LAB 11: Scientific reports with Rmarkdown

BIO3782: Biologist's Toolkit (Dalhousie University)


Setup of workspace

Make sure all required files are in the working directory:

As in previous labs, we'll try simulate "real-life" coding, by using the tags below to indicate when to use RStudio's or






Data analysis reports

A "data analysis report" is a document that includes text, graphs, equations, and code. Data analysts tend to write a lot of reports, describing their analyses and results for their collaborators, or to document their work for future reference.

Many new users begin by first writing a single R script containing all of their work, and then share the analysis by emailing the script and various graphs as attachments. But this can be cumbersome, requiring a lengthy discussion to explain which attachment was which result.

Writing formal reports with MS Word or LaTeX can simplify this process by incorporating both the analysis report and output graphs into a single document. But tweaking formatting to make figures look correct and fixing obnoxious page breaks can be tedious and lead to a lengthy “whack-a-mole” game of fixing new mistakes resulting from a single formatting change.

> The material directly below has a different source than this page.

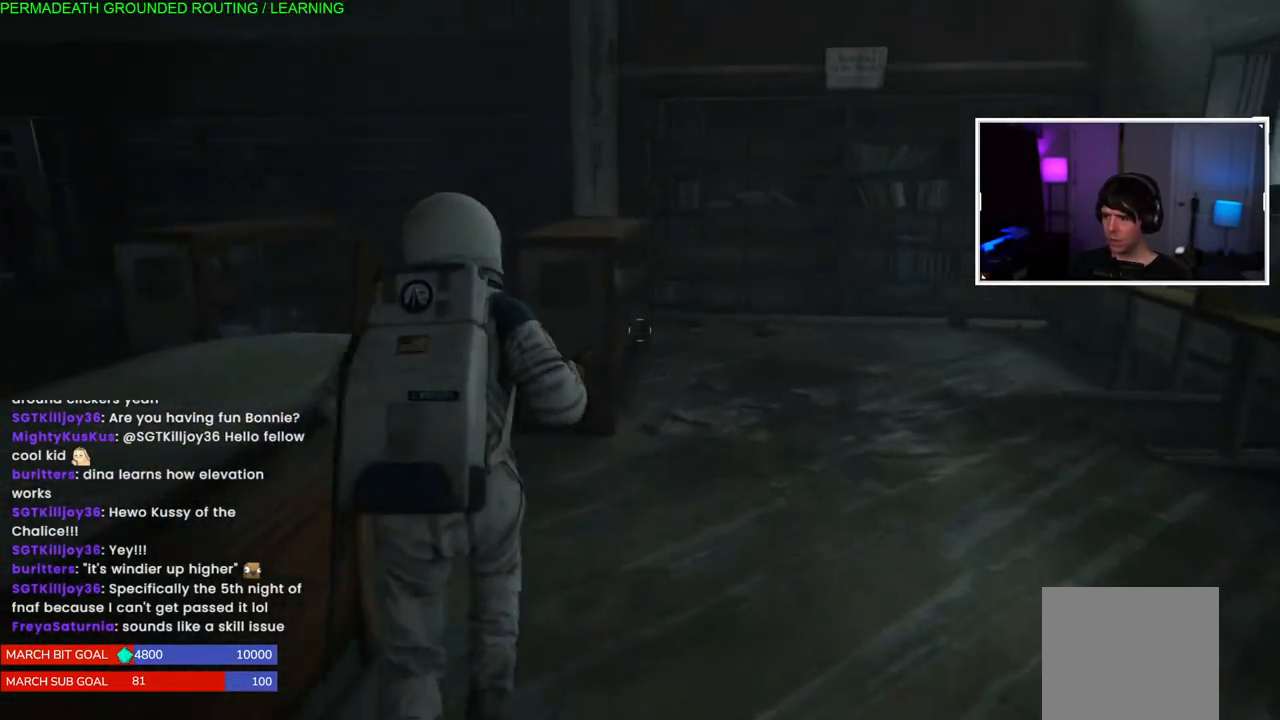
{"buttons": ["L1"], "left_stick": "up-right", "right_stick": "left", "events": [[233, "right_stick", "center"], [433, "right_stick", "left"]]}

Creating a web page (as an html file) using RMarkdown makes things easier. The report can be one long stream, so tall figures that wouldn’t ordinarily fit on one page can be kept at full size and easier to read, since the reader can simply keep scrolling. Additionally, the formatting of and RMarkdown document is simple and easy to modify, allowing you to spend more time on your analyses instead of writing reports.

LaTex

Computer programmer Leslie Lamport created LaTeX in the 1980's as a typesetting language that - in stark contrast to the WYSIWYG fussing of MS Word - separates the design and layout of documents from the writing itself. This separation of content and presentation design philosophy allows you to write stuff quickly without any care as to how it looks until the end. LaTeX is popular among physicists and statisticians, in part because LaTeX documents are ideal for version control (e.g. via Git), but also because LaTeX does an excellent job rendering equations relatively quickly. So well in fact that Word now accepts LaTeX notation in its equation editor, and it is available in R-Markdown as well to typeset equations within the text body. Check out this LaTeX cheat sheet for some useful commands and syntax.

Rmarkdown and Knitr

Analysis reports made with Rmarkdown/Knitr are reproducible documents: If an error is discovered, or if some additional subjects are added to the data, you can just re-compile the report and get the new or corrected results rather than having to reconstruct figures, paste them into a Word document, and hand-edit various detailed results.

The key R package here is knitr. It allows you to create a document that is a mixture of text and chunks of code. When the document is processed by knitr, chunks of code will be executed, and graphs or other results will be inserted into the final document.

knitr allows you to mix basically any type of text with code from different programming languages, but we recommend that you use RMarkdown, which mixes Markdown with R. Markdown is one of many light-weight markup language for creating web pages. Other light-weight markup languages include reStructuredText (used in Python), MediaWiki (used in Wikipedia), and many others.

Here is a useful Rmarkdown cheat sheet.

To see the power of Rmarkdown, here is an undergraduate dissertation written using R.




Create an Rmarkdown file

To create a new RMarkdown file (.Rmd), select File -> New File -> R Markdown in RStudio, then choose the file type you want to create. For now we will focus on a .html Document, which can be easily converted to other file types later. Enter a Title (Lab11) and Author Name (your name). Then click OK. Save the file using the following format: Lab11.rmd,

: The document title is not the same as the file name.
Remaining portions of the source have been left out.